Problem to solve
Skip the images. Copy the records exactly as written.

[Data for processing — start]

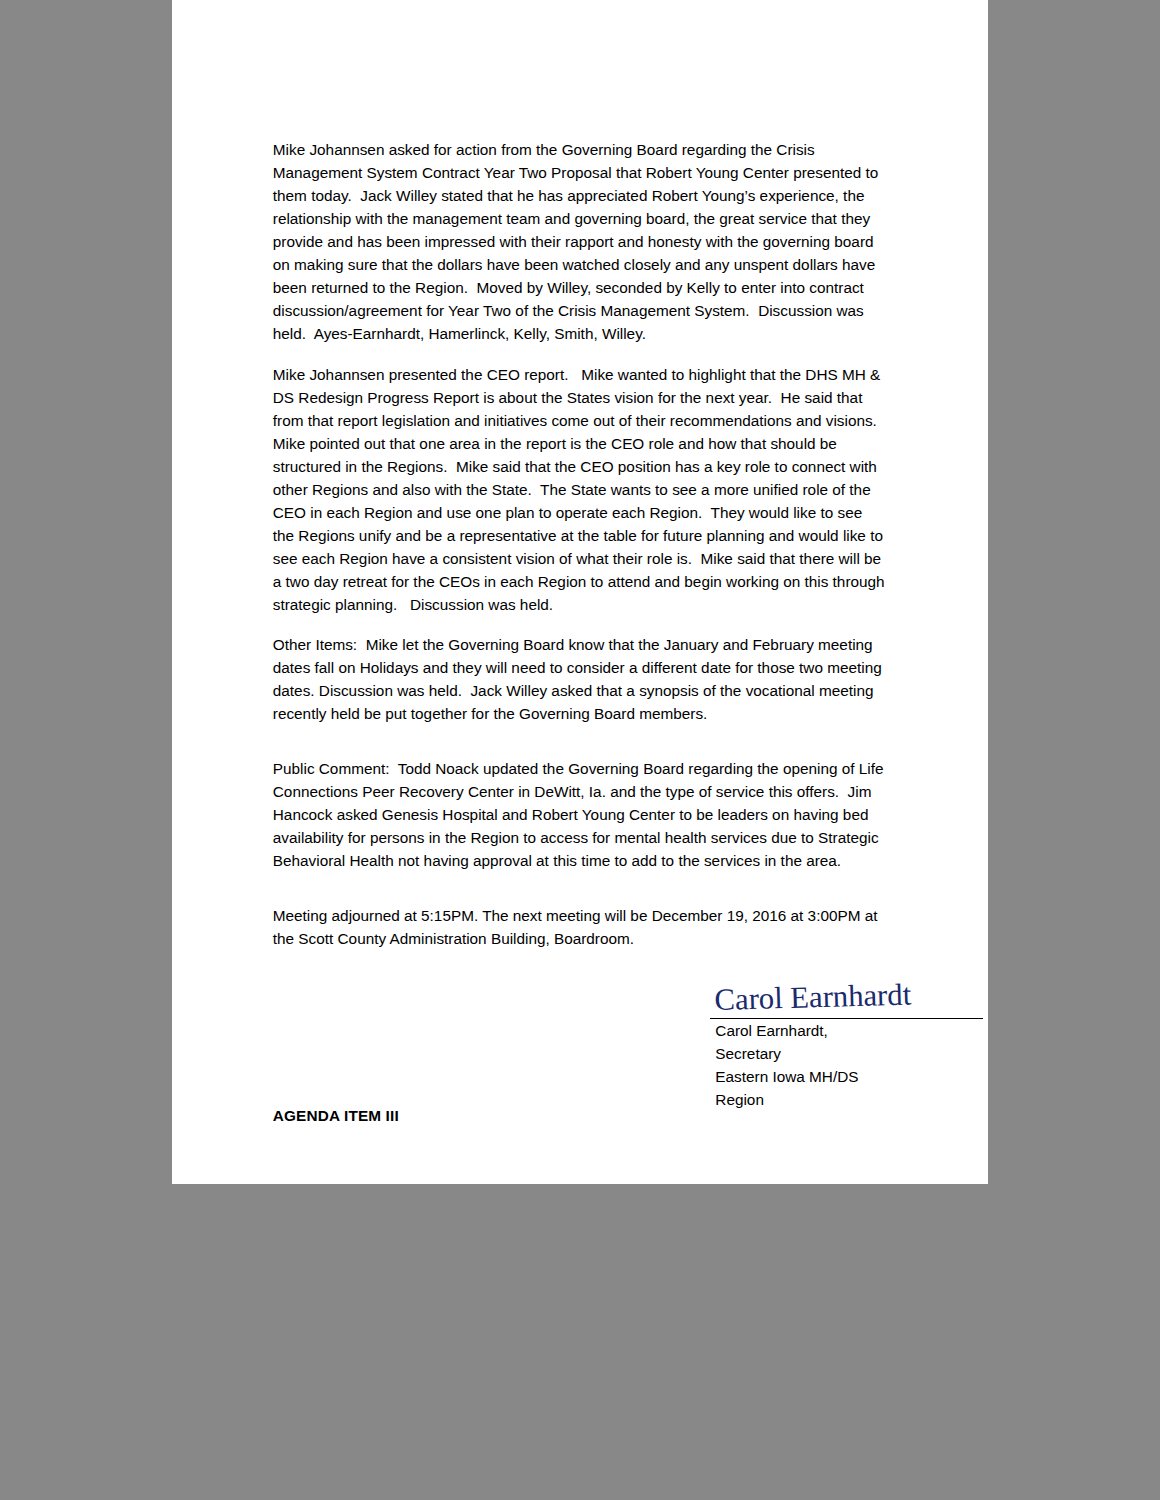Mike Johannsen asked for action from the Governing Board regarding the Crisis Management System Contract Year Two Proposal that Robert Young Center presented to them today. Jack Willey stated that he has appreciated Robert Young’s experience, the relationship with the management team and governing board, the great service that they provide and has been impressed with their rapport and honesty with the governing board on making sure that the dollars have been watched closely and any unspent dollars have been returned to the Region. Moved by Willey, seconded by Kelly to enter into contract discussion/agreement for Year Two of the Crisis Management System. Discussion was held. Ayes-Earnhardt, Hamerlinck, Kelly, Smith, Willey.
Mike Johannsen presented the CEO report. Mike wanted to highlight that the DHS MH & DS Redesign Progress Report is about the States vision for the next year. He said that from that report legislation and initiatives come out of their recommendations and visions. Mike pointed out that one area in the report is the CEO role and how that should be structured in the Regions. Mike said that the CEO position has a key role to connect with other Regions and also with the State. The State wants to see a more unified role of the CEO in each Region and use one plan to operate each Region. They would like to see the Regions unify and be a representative at the table for future planning and would like to see each Region have a consistent vision of what their role is. Mike said that there will be a two day retreat for the CEOs in each Region to attend and begin working on this through strategic planning. Discussion was held.
Other Items: Mike let the Governing Board know that the January and February meeting dates fall on Holidays and they will need to consider a different date for those two meeting dates. Discussion was held. Jack Willey asked that a synopsis of the vocational meeting recently held be put together for the Governing Board members.
Public Comment: Todd Noack updated the Governing Board regarding the opening of Life Connections Peer Recovery Center in DeWitt, Ia. and the type of service this offers. Jim Hancock asked Genesis Hospital and Robert Young Center to be leaders on having bed availability for persons in the Region to access for mental health services due to Strategic Behavioral Health not having approval at this time to add to the services in the area.
Meeting adjourned at 5:15PM. The next meeting will be December 19, 2016 at 3:00PM at the Scott County Administration Building, Boardroom.
Carol Earnhardt
Carol Earnhardt, Secretary
Eastern Iowa MH/DS Region
AGENDA ITEM III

[Data for processing — finish]

Solution to this task
Mike Johannsen asked for action from the Governing Board regarding the Crisis Management System Contract Year Two Proposal that Robert Young Center presented to them today. Jack Willey stated that he has appreciated Robert Young’s experience, the relationship with the management team and governing board, the great service that they provide and has been impressed with their rapport and honesty with the governing board on making sure that the dollars have been watched closely and any unspent dollars have been returned to the Region. Moved by Willey, seconded by Kelly to enter into contract discussion/agreement for Year Two of the Crisis Management System. Discussion was held. Ayes-Earnhardt, Hamerlinck, Kelly, Smith, Willey.
Mike Johannsen presented the CEO report. Mike wanted to highlight that the DHS MH & DS Redesign Progress Report is about the States vision for the next year. He said that from that report legislation and initiatives come out of their recommendations and visions. Mike pointed out that one area in the report is the CEO role and how that should be structured in the Regions. Mike said that the CEO position has a key role to connect with other Regions and also with the State. The State wants to see a more unified role of the CEO in each Region and use one plan to operate each Region. They would like to see the Regions unify and be a representative at the table for future planning and would like to see each Region have a consistent vision of what their role is. Mike said that there will be a two day retreat for the CEOs in each Region to attend and begin working on this through strategic planning. Discussion was held.
Other Items: Mike let the Governing Board know that the January and February meeting dates fall on Holidays and they will need to consider a different date for those two meeting dates. Discussion was held. Jack Willey asked that a synopsis of the vocational meeting recently held be put together for the Governing Board members.
Public Comment: Todd Noack updated the Governing Board regarding the opening of Life Connections Peer Recovery Center in DeWitt, Ia. and the type of service this offers. Jim Hancock asked Genesis Hospital and Robert Young Center to be leaders on having bed availability for persons in the Region to access for mental health services due to Strategic Behavioral Health not having approval at this time to add to the services in the area.
Meeting adjourned at 5:15PM. The next meeting will be December 19, 2016 at 3:00PM at the Scott County Administration Building, Boardroom.
Carol Earnhardt
Carol Earnhardt, Secretary
Eastern Iowa MH/DS Region
AGENDA ITEM III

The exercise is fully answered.